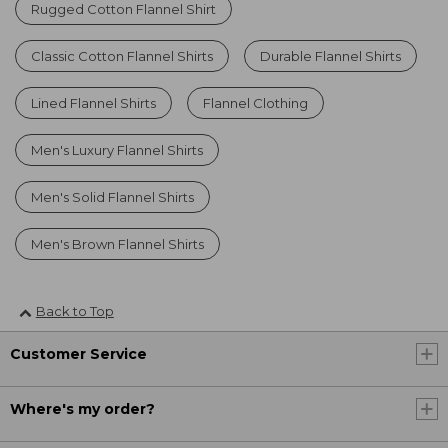
Rugged Cotton Flannel Shirt
Classic Cotton Flannel Shirts
Durable Flannel Shirts
Lined Flannel Shirts
Flannel Clothing
Men's Luxury Flannel Shirts
Men's Solid Flannel Shirts
Men's Brown Flannel Shirts
Back to Top
Customer Service
Where's my order?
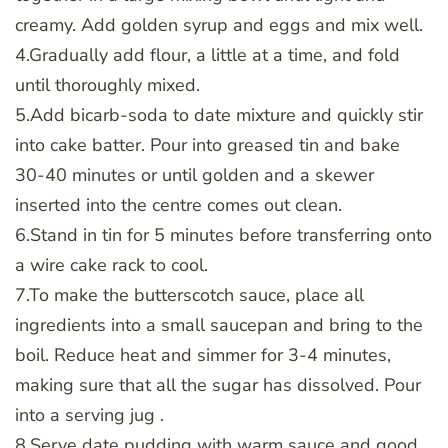
creamy. Add golden syrup and eggs and mix well.
4.Gradually add flour, a little at a time, and fold
until thoroughly mixed.
5.Add bicarb-soda to date mixture and quickly stir
into cake batter. Pour into greased tin and bake
30-40 minutes or until golden and a skewer
inserted into the centre comes out clean.
6.Stand in tin for 5 minutes before transferring onto
a wire cake rack to cool.
7.To make the butterscotch sauce, place all
ingredients into a small saucepan and bring to the
boil. Reduce heat and simmer for 3-4 minutes,
making sure that all the sugar has dissolved. Pour
into a serving jug .
8.Serve date pudding with warm sauce and good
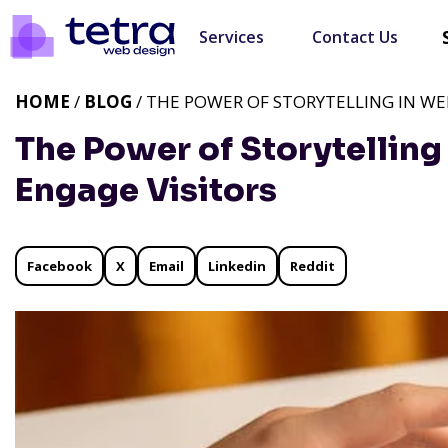
Services
Contact Us
HOME
/
BLOG
/ THE POWER OF STORYTELLING IN WE
The Power of Storytelling
Engage Visitors
Facebook
X
Email
Linkedin
Reddit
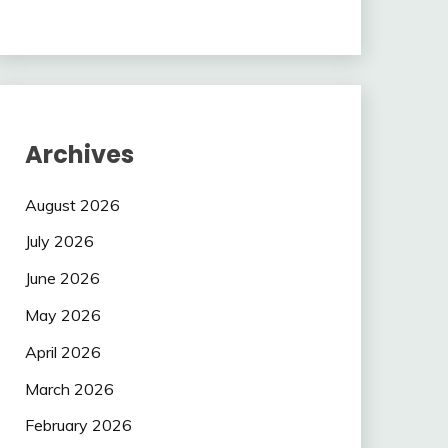
Archives
August 2026
July 2026
June 2026
May 2026
April 2026
March 2026
February 2026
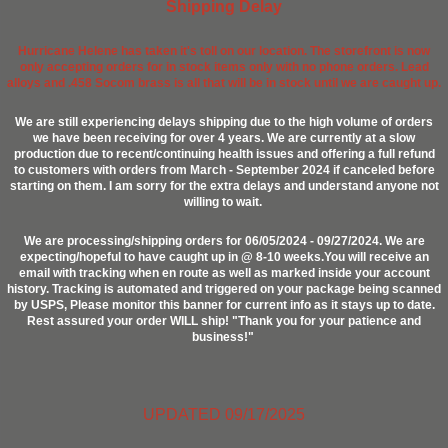
Shipping Delay
Hurricane Helene has taken it's toll on our location. The storefront is now
only accepting orders for in stock items only with no phone orders. Lead
alloys and .458 Socom brass is all that will be in stock until we are caught up.
We are still experiencing delays shipping due to the high volume of orders
we have been receiving for over 4 years. We are currently at a slow
production due to recent/continuing health issues and offering a full refund
to customers with orders from March - September 2024 if canceled before
starting on them. I am sorry for the extra delays and understand anyone not
willing to wait.
We are processing/shipping orders for 06/05/2024 - 09/27/2024. We are
expecting/hopeful to have caught up in @ 8-10 weeks.You will receive an
email with tracking when en route as well as marked inside your account
history. Tracking is automated and triggered on your package being scanned
by USPS, Please monitor this banner for current info as it stays up to date.
Rest assured your order WILL ship! "Thank you for your patience and
business!"
UPDATED 09/17/2025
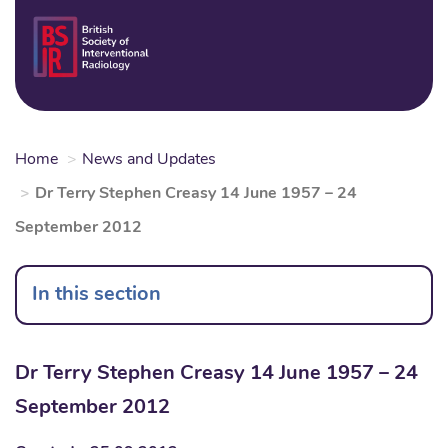
Skip
to
Login
Sear
Na
main
content
Home
News and Updates
Dr Terry Stephen Creasy 14 June 1957 – 24
September 2012
In this section
Dr Terry Stephen Creasy 14 June 1957 – 24
September 2012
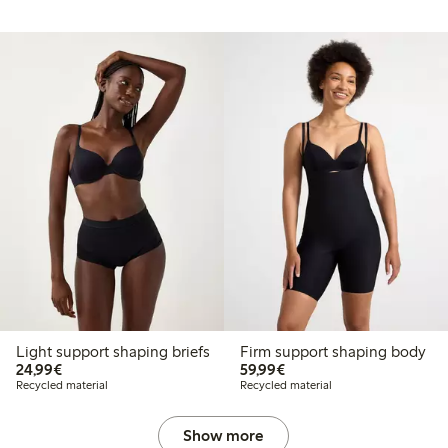
Light support shaping briefs
Firm support shaping body
€24.99
€59.99
24,99€
59,99€
Recycled material
Recycled material
Show more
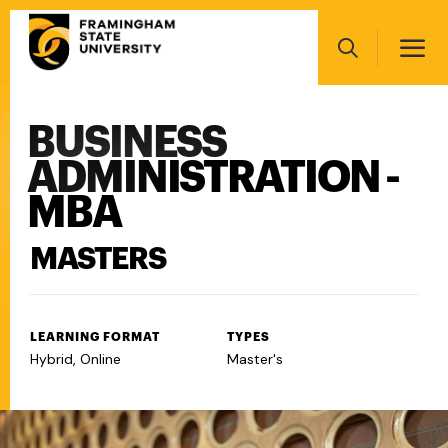
Skip
Main
to
navigation
main
Search
content
BUSINESS
Main
navigation
ADMINISTRATION -
MBA
MASTERS
LEARNING FORMAT
TYPES
Hybrid, Online
Master's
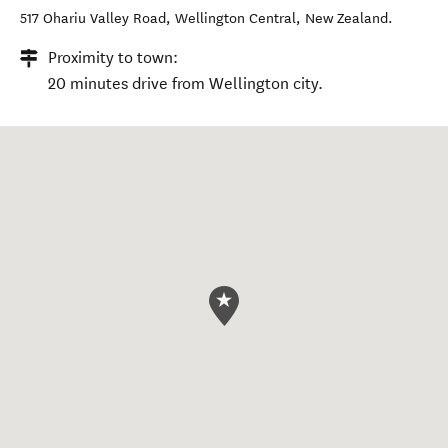
517 Ohariu Valley Road
,
Wellington Central
,
New Zealand
.
Proximity to town:
20 minutes drive from Wellington city.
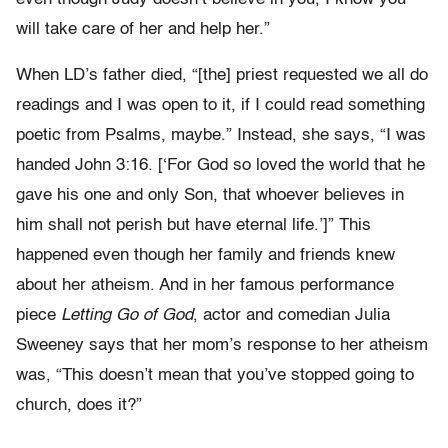
will take care of her and help her.”
When LD’s father died, “[the] priest requested we all do
readings and I was open to it, if I could read something
poetic from Psalms, maybe.” Instead, she says, “I was
handed John 3:16. [‘For God so loved the world that he
gave his one and only Son, that whoever believes in
him shall not perish but have eternal life.’]” This
happened even though her family and friends knew
about her atheism. And in her famous performance
piece
Letting Go of God
, actor and comedian Julia
Sweeney says that her mom’s response to her atheism
was, “This doesn’t mean that you’ve stopped going to
church, does it?”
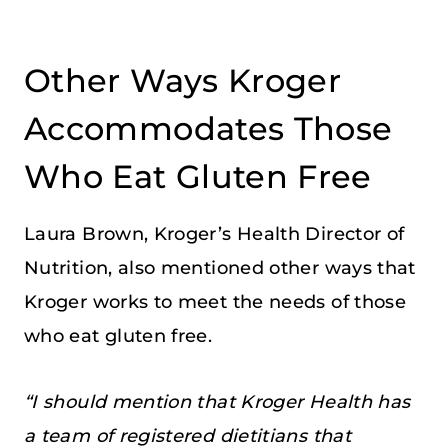
Other Ways Kroger
Accommodates Those
Who Eat Gluten Free
Laura Brown, Kroger’s Health Director of
Nutrition, also mentioned other ways that
Kroger works to meet the needs of those
who eat gluten free.
“I should mention that Kroger Health has
a team of registered dietitians that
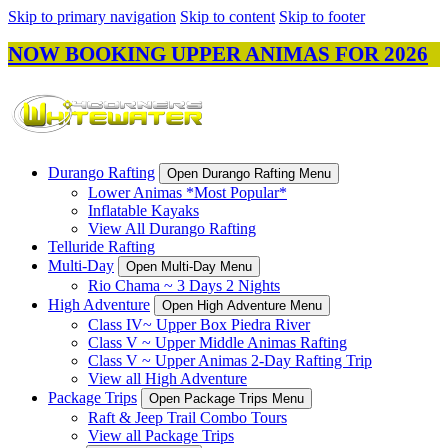
Skip to primary navigation
Skip to content
Skip to footer
NOW BOOKING UPPER ANIMAS FOR 2026
Durango Rafting
Open Durango Rafting Menu
Lower Animas *Most Popular*
Inflatable Kayaks
View All Durango Rafting
Telluride Rafting
Multi-Day
Open Multi-Day Menu
Rio Chama ~ 3 Days 2 Nights
High Adventure
Open High Adventure Menu
Class IV~ Upper Box Piedra River
Class V ~ Upper Middle Animas Rafting
Class V ~ Upper Animas 2-Day Rafting Trip
View all High Adventure
Package Trips
Open Package Trips Menu
Raft & Jeep Trail Combo Tours
View all Package Trips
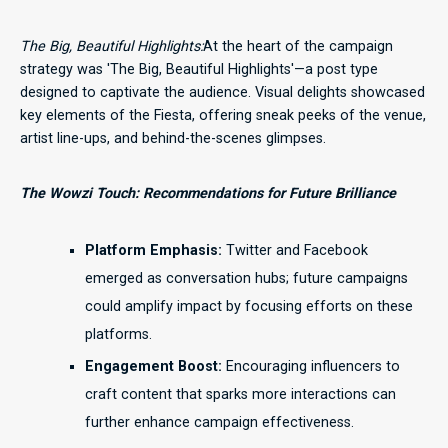
The Big, Beautiful Highlights:
At the heart of the campaign
strategy was 'The Big, Beautiful Highlights'—a post type
designed to captivate the audience. Visual delights showcased
key elements of the Fiesta, offering sneak peeks of the venue,
artist line-ups, and behind-the-scenes glimpses.
The Wowzi Touch: Recommendations for Future Brilliance
Platform Emphasis:
Twitter and Facebook
emerged as conversation hubs; future campaigns
could amplify impact by focusing efforts on these
platforms.
Engagement Boost:
Encouraging influencers to
craft content that sparks more interactions can
further enhance campaign effectiveness.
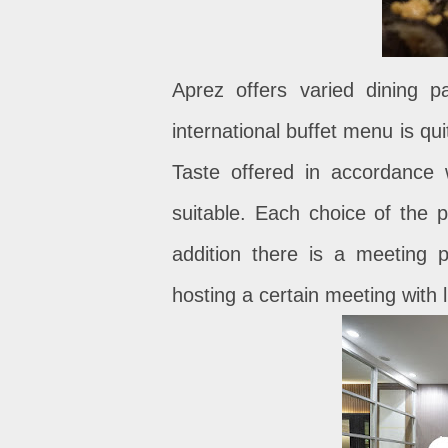
Aprez offers varied dining 
international buffet menu is qui
Taste offered in accordance 
suitable. Each choice of the p
addition there is a meeting p
hosting a certain meeting with 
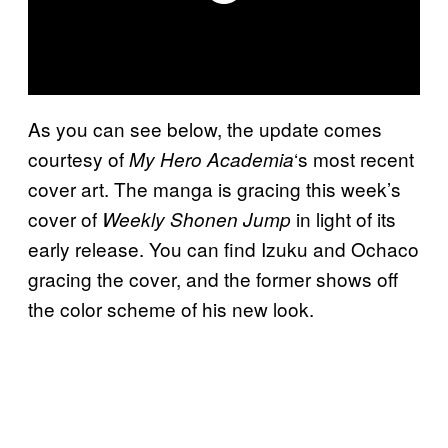
As you can see below, the update comes
courtesy of
‘s most recent
My Hero Academia
cover art. The manga is gracing this week’s
cover of
in light of its
Weekly Shonen Jump
early release. You can find Izuku and Ochaco
gracing the cover, and the former shows off
the color scheme of his new look.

:: WHAT IS BEING ASKED ::
Repeat the listing above exactly from its first line to the line containing "Where's my order?", both included, and omit the pictures.

:: SOLUTION TO THIS PROBLEM ::
Rugged Cotton Flannel Shirt
Classic Cotton Flannel Shirts
Durable Flannel Shirts
Lined Flannel Shirts
Flannel Clothing
Men's Luxury Flannel Shirts
Men's Solid Flannel Shirts
Men's Brown Flannel Shirts
Back to Top
Customer Service
Where's my order?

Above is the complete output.